The importance of having access to systems that are designed to fit the functional requirement of the organisation is paramount for the successful deployment of the centralised SOE infrastructure. They must be Web-based, 100% secure and easy-to-use.

“In the same breath, it must be emphasised that such a system, although based on standards and shared data such as approved vendors, tender processes, procurement rules and localisation, must appear to be discrete and separate as far as the user at the SOE level is concerned,” he adds.

Early government ERP solutions were dominated by heavy customisation. The next phase in the evolution was characterised by a move toward standardisation with commercial-off-the-shelf (COTS) technology and more requirements built into baseline software.

This phase was followed by growing use of managed services, starting slowly with the application service provider (ASP) model and progressing rapidly with the advent of browser-based and cloud-enabled services.

Over time, technology has become exponentially more complex and costly to manage.

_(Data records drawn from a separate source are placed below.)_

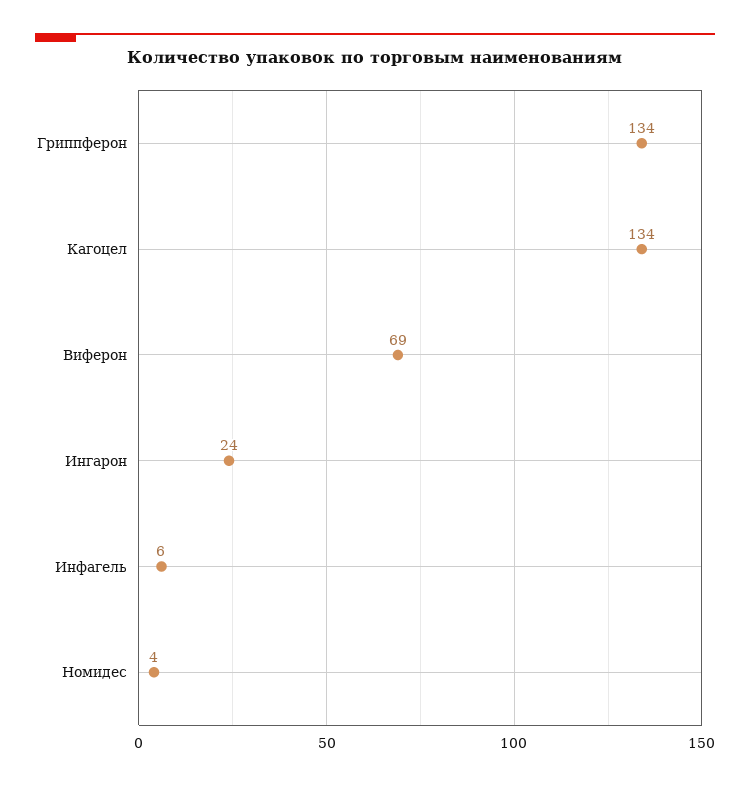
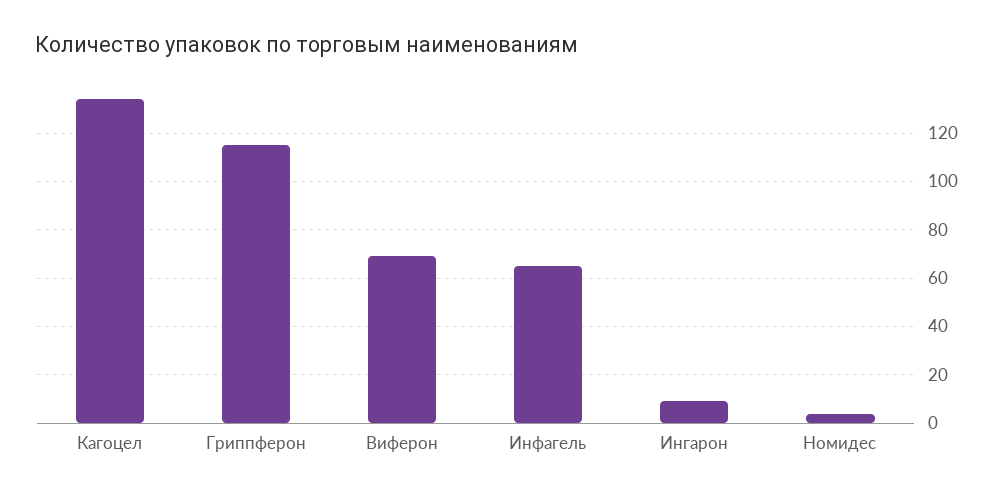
  {
-   "Гриппферон": 134,
+   "Гриппферон": 115,
    "Кагоцел": 134,
    "Виферон": 69,
-   "Ингарон": 24,
+   "Ингарон": 10,
-   "Инфагель": 6,
+   "Инфагель": 65,
    "Номидес": 4
  }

Each transition from mainframe to client-server to web-based technologies has occurred twice as fast as the one before.

The number of technologies required in each phase also has more than doubled. This rapid rate of change presents growing risks for governments that manage their own ERP systems. Based on these trends, CGI believes the next wave in this evolution is the Agile Cloud-Enabled Services (ACES) ecosystem.

A growing number of SOEs are turning to secure post-modern cloud-based ERP software so they can stay focused on their mission and spend less time managing technology. These systems are sometimes referred to as Agile Cloud Enabled Services (ACES).

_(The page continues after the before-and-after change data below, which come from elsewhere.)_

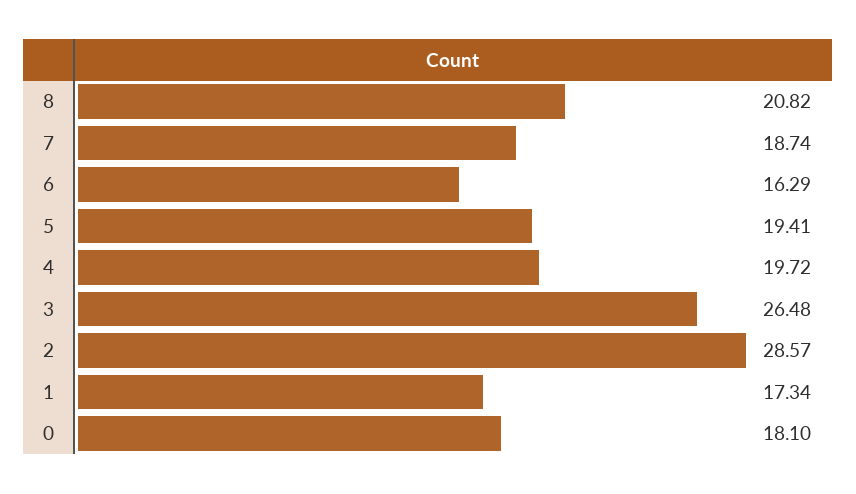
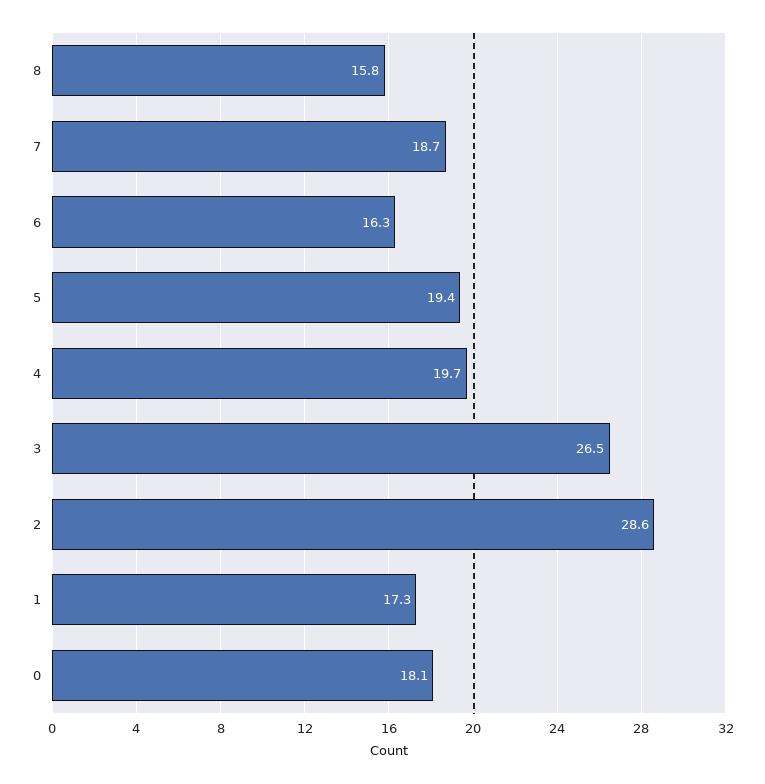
  {
-   "8": 20.82,
+   "8": 15.8,
    "7": 18.74,
    "6": 16.29,
    "5": 19.41,
    "4": 19.72,
    "3": 26.48,
    "2": 28.57,
    "1": 17.34,
    "0": 18.1
  }

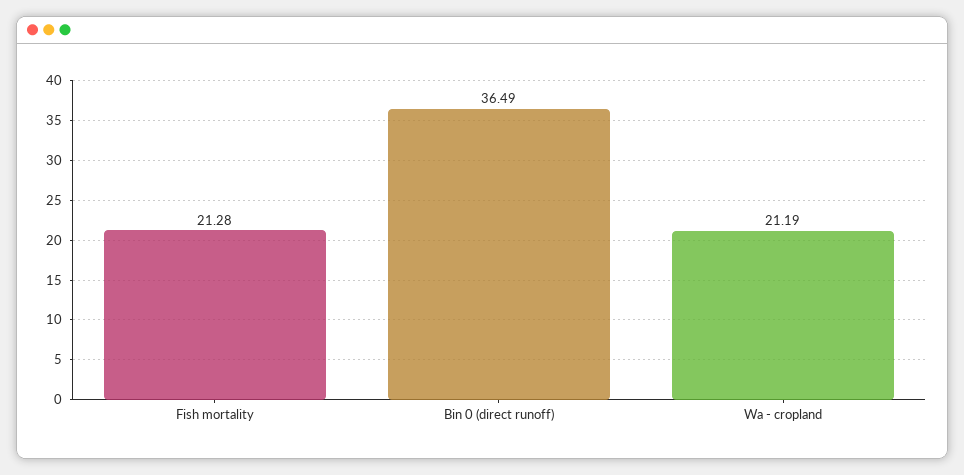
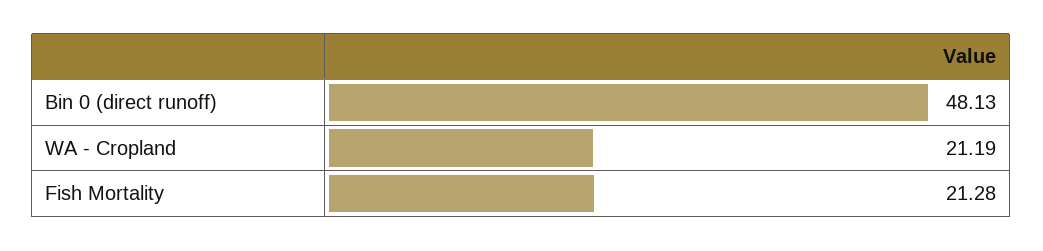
  {
    "Fish mortality": 21.28,
-   "Bin 0 (direct runoff)": 36.49,
+   "Bin 0 (direct runoff)": 48.13,
    "Wa - cropland": 21.19
  }

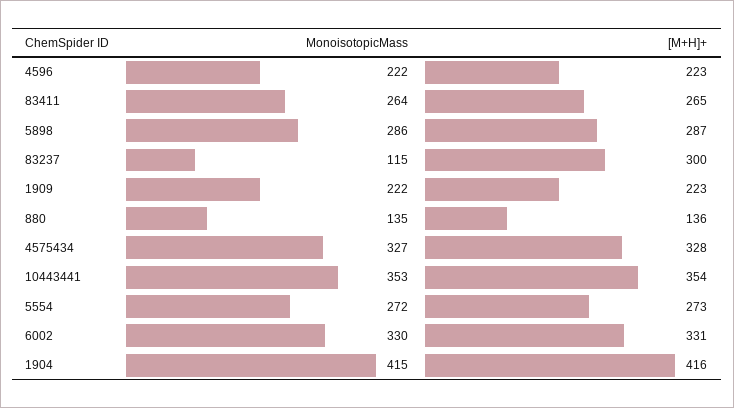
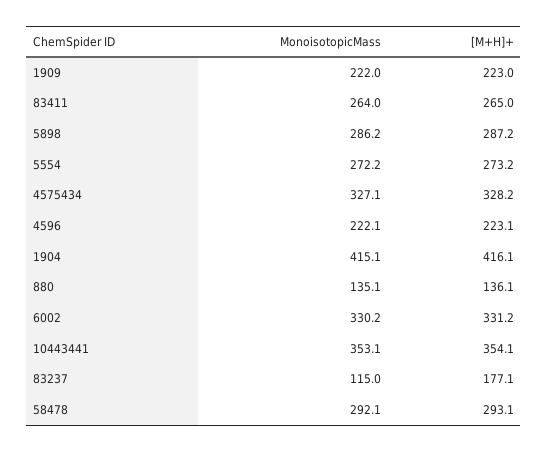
  {
    "MonoisotopicMass": {
      "4596": 222.1,
      "83411": 264,
      "5898": 286.2,
      "83237": 115,
      "1909": 222,
      "880": 135.1,
      "4575434": 327.1,
      "10443441": 353.1,
      "5554": 272.2,
      "6002": 330.2,
-     "1904": 415.1
+     "1904": 415.1,
+     "58478": 292.1
    },
    "[M+H]+": {
      "4596": 223.1,
      "83411": 265,
      "5898": 287.2,
-     "83237": 300,
+     "83237": 177.1,
      "1909": 223,
      "880": 136.1,
      "4575434": 328.2,
      "10443441": 354.1,
      "5554": 273.2,
      "6002": 331.2,
-     "1904": 416.1
+     "1904": 416.1,
+     "58478": 293.1
    }
  }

This integrated ecosystem features flexible use of three delivery models:

  • Government-owned private cloud - where the government provides the infrastructure on which the software provider deploys and manages the solution.
  • Community cloud - where the software provider owns, operates and maintains the entire infrastructure and application “stack,” including the operating system and database, and is responsible for security, disaster recovery and backups.
  • Software as a Service (SaaS) - where the software provider owns, operates and maintains the entire infrastructure and application “stack” as in the community cloud, but deploys and manages a single instance of the software across multiple clients.

Acumatica is one of the new breed of so-called ‘post-modern’ ERP systems, defined by Gartner as a technology strategy that automates and links administrative and operational business capabilities (such as finance, HR, purchasing, manufacturing and distribution) with appropriate levels of integration that balance the benefits of vendor-delivered integration against business flexibility and agility.

Consulting firm CGI says Governments are moving away aggressively from highly customised, on-premises solutions toward shared platforms and cloud-enabled managed services. It says traditional ERP deployment models are giving way to more efficient, managed services that are supported by cloud-enabled technology.

Acumatica was designed and built from the ground up for the modern era, unlike legacy ERP applications that have been or are being adapted for the modern cloud infrastructures such as MS Dynamics, Syspro, SAP B1, Sage 300 and Sage X3. Acumatica is a post-modern, cloud-ready, integrated ERP and Project Centric Management system comprising a suite of built-for-purpose components.

Ford agrees with CGI that a ‘one-size-fits-all’ approach is a thing of the past. “ERP software and delivery strategies must converge to address the growing demand for flexible deployment options by function, even when part of an integrated ERP suite.”

CGI believes the time is right for an Agile Cloud-Enabled Services ecosystem that gives government the versatility to balance control, customisation and cost when deploying modern ERP functions without locking them into a single deployment model.